À cause de la pandémie, les artistes et les créateurs canadiens doivent faire face à de nombreuses difficultés qui diminuent grandement leurs sources de revenus depuis près de deux ans. Un système déséquilibré où les obligations ne sont pas les mêmes pour tous ne fait qu'aggraver la situation pour les artistes, les créateurs et la culture au Canada. Avec la diminution des ressources, des débouchés et des productions, il sera de plus en plus difficile d'accéder à de la musique et à des émissions canadiennes, et nous ne voulons pas cela. Nous voulons le contraire. Sans intervention, les tendances actuelles sur le marché devraient mener, d'ici 2023, à un recul dans la production de contenu télévisuel canadien de près de 1 milliard de dollars comparativement à 2018, et ce n'est qu'une estimation des pertes économiques. En réalité, c'est notre identité culturelle qui est en jeu.

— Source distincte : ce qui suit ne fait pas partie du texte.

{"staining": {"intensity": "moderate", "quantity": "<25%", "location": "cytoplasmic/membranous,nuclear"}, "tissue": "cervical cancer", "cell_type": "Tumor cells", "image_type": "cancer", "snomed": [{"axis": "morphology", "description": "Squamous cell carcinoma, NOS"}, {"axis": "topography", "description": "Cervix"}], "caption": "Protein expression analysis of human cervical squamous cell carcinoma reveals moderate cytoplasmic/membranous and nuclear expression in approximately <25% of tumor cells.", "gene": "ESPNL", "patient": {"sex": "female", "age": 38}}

Un espace distinct permet de nous parler, de nous comprendre, de bâtir l'identité canadienne qui est la nôtre, et cela nous aide à trouver ensemble des solutions aux enjeux nationaux. Au fur et à mesure que notre espace s'érode, que nos liens s'effacent, que nos histoires, nos valeurs et nos perspectives s'estompent, il y a un problème, et ne pas agir n'est pas une option.
Nous avons agi et nous allons continuer d'agir pour protéger notre culture, nos emplois, nos créateurs et la voix des Canadiens.

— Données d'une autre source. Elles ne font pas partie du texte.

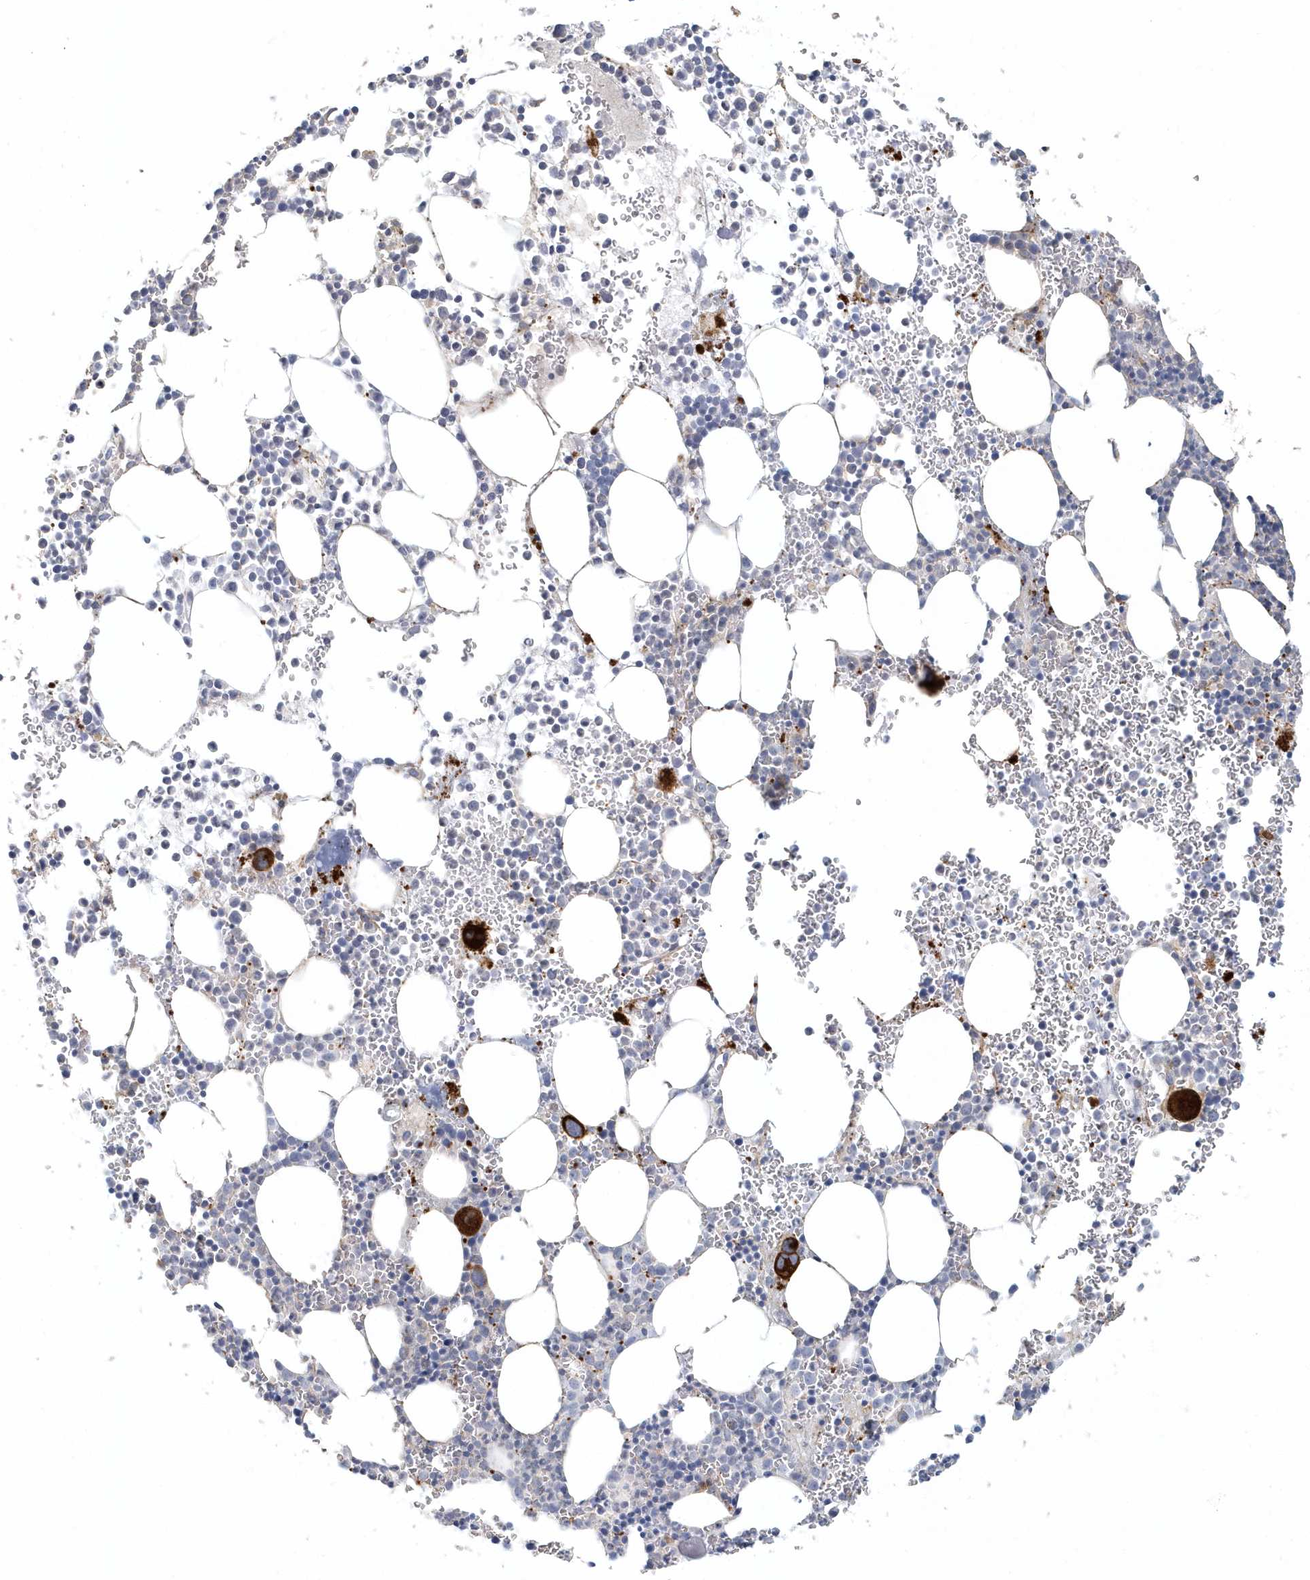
{"staining": {"intensity": "strong", "quantity": "<25%", "location": "cytoplasmic/membranous"}, "tissue": "bone marrow", "cell_type": "Hematopoietic cells", "image_type": "normal", "snomed": [{"axis": "morphology", "description": "Normal tissue, NOS"}, {"axis": "topography", "description": "Bone marrow"}], "caption": "Human bone marrow stained for a protein (brown) shows strong cytoplasmic/membranous positive positivity in about <25% of hematopoietic cells.", "gene": "MMRN1", "patient": {"sex": "female", "age": 78}}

La loi sur la diffusion continue en ligne va contribuer directement à la vitalité de la culture canadienne. Nous voulons simplement que les diffuseurs en ligne fassent leur juste part, pas plus, pas moins, dans le financement, la création, la production, la distribution de contenus d'ici. La loi va permettre d'assurer l'avenir de la radiodiffusion canadienne en plus de promouvoir et de protéger notre souveraineté culturelle.
Ce projet de loi est le résultat de plusieurs années de travail et de consultations auprès des Canadiens, de l'industrie, des intervenants et des parlementaires, et je tiens à les remercier de leur excellent travail et de nous avoir fait part de leurs observations judicieuses. Alors que nous commençons le débat sur ce projet de loi très important, n'oublions que, au bout du compte, il faut moderniser notre système en fonction du contexte numérique actuel.
Les choses ont changé, et les plateformes de diffusion en continu sont les nouveaux grands joueurs. Avec ce projet de loi, nous pourrions veiller à ce que tout le monde contribue à notre culture selon des modalités similaires et équitables. Les objectifs de notre politique sur la culture et la radiodiffusion n'ont pas changé. Nous voulons un secteur culturel équitable qui offre de bons emplois pour la classe moyenne. Il faut pouvoir façonner la culture de façon à ce que tout le monde puisse s'y reconnaître. Il faut que nous puissions être fiers de notre identité canadienne.